CONSEGNA 1:
Stabilisci se ciascuna affermazione concorda con l'articolo sul cambio della biancheria. Per ognuna rispondi sì o no e cita tra virgolette le parole del testo che lo decidono. (a) In inverno le lenzuola si cambiano ogni mese. (b) La paglia dei sacconi si cambia ogni sei mesi. (c) Le calze si mettono in bucato ogni otto giorni.
CONSEGNA 2:
Trascrivi dall'articolo sul cambio della biancheria il passo che va da "In tutti i casi" fino a "caso di bisogno." compreso.
CONSEGNA 3:
Secondo l'articolo sul cambio della biancheria, ogni quanto va ribattuta e scardassata la lana usata per strapunti e capezzali?

TESTO:

###

Regolamento›Capo VI
Art. 561
Cambio della biancheria, del vestiario, della paglia, del crine vegetale, ecc.
In vigore dal 30 giu 1891
Le lenzuola devono essere cambiate ogni quindici giorni nell'estate ed ogni mese nell'inverno; gli asciugamani e le foderette ogni otto giorni; e per tutti gli oggetti di biancheria particolari, l'autorità dirigente provvede secondo i casi.
La paglia dei sacconi deve essere cambiata ogni tre mesi o anche più spesso, se occorre. Ove invece di paglia si faccia uso di crine vegetale, di foglie di granturco, o che altro, i sacconi e capezzali sono annualmente rifatti, rinfrescandone convenientemente ad ogni occorrenza il contenuto.
Facendosi uso di lana per gli strapunti e i capezzali, deve essere ribattuta e scardassata una volta all'anno e lavata sempre quando se ne riconosca il bisogno.
In tutti i casi le fodere dei sacconi e dei capezzali debbono essere lavate almeno una volta all'anno, e sempre quando occorra.
Le camicie, le mutande, i fazzoletti, e le calze sono poste in bucato ogni otto giorni; il vestiario invernale, indossato dai detenuti o ricoverati, si deve lavare e sciorinare all'aria aperta almeno una volta l'anno, e quello estivo ogni mese.
Pei condannati e ricoverati, il cambio degli altri sottabiti, dei calzoni di tela e dei camicioni si fa ogni quindici giorni.
Oltre a questi cambii possono farsene parzialmente altri straordinarii in caso di bisogno.

###

[Dati raccolti]
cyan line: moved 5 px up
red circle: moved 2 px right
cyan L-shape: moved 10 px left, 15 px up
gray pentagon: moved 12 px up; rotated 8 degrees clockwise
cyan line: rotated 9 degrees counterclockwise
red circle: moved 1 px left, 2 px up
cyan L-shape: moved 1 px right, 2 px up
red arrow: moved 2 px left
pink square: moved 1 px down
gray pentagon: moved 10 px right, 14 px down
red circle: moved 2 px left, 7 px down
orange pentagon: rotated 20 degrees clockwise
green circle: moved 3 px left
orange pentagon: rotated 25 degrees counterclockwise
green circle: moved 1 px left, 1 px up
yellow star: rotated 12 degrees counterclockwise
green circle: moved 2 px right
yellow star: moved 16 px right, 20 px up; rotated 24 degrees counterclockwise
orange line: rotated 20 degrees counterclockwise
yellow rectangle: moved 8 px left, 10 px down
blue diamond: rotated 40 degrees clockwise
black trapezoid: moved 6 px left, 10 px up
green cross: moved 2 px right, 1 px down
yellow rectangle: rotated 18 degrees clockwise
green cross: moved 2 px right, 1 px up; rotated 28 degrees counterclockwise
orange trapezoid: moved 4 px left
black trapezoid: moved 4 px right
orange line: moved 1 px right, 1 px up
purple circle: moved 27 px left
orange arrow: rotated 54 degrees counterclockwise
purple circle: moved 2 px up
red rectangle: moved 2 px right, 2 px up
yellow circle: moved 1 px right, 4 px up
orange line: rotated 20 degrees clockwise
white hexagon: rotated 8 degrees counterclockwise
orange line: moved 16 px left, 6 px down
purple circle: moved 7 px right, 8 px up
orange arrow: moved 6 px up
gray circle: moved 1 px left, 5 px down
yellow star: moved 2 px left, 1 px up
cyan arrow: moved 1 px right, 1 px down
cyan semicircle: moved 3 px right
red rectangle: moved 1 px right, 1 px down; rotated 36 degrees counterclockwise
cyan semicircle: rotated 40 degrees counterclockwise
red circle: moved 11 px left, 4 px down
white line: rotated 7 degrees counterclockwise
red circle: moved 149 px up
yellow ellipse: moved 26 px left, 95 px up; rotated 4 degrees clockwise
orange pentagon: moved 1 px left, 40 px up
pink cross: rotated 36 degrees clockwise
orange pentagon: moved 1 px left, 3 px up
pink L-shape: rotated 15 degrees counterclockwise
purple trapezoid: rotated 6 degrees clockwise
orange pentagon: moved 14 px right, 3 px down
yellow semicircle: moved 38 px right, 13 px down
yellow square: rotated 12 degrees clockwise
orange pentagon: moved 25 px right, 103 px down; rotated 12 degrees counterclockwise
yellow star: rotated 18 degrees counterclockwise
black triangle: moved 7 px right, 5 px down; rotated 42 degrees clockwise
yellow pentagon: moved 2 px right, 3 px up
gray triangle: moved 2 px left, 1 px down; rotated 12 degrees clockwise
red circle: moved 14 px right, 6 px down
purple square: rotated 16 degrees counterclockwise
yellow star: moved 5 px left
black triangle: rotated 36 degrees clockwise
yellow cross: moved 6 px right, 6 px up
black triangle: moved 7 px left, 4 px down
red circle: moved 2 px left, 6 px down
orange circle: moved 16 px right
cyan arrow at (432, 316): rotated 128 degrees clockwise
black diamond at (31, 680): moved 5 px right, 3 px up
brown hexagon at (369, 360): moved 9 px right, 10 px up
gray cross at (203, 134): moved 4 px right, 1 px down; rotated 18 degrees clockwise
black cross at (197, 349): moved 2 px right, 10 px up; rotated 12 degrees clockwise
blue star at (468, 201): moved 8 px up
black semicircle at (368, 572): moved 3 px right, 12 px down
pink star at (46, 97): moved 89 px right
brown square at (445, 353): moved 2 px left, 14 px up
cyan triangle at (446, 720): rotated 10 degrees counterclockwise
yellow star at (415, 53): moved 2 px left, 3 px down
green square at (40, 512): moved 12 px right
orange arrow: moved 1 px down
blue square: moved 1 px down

###

RISPOSTA 1:
(a) Sì: «ogni mese nell'inverno».
(b) No: «La paglia dei sacconi deve essere cambiata ogni tre mesi o anche più spesso, se occorre.»
(c) Sì: «Le camicie, le mutande, i fazzoletti, e le calze sono poste in bucato ogni otto giorni».

RISPOSTA 2:
In tutti i casi le fodere dei sacconi e dei capezzali debbono essere lavate almeno una volta all'anno, e sempre quando occorra.
Le camicie, le mutande, i fazzoletti, e le calze sono poste in bucato ogni otto giorni; il vestiario invernale, indossato dai detenuti o ricoverati, si deve lavare e sciorinare all'aria aperta almeno una volta l'anno, e quello estivo ogni mese.
Pei condannati e ricoverati, il cambio degli altri sottabiti, dei calzoni di tela e dei camicioni si fa ogni quindici giorni.
Oltre a questi cambii possono farsene parzialmente altri straordinarii in caso di bisogno.

RISPOSTA 3:
Una volta all'anno.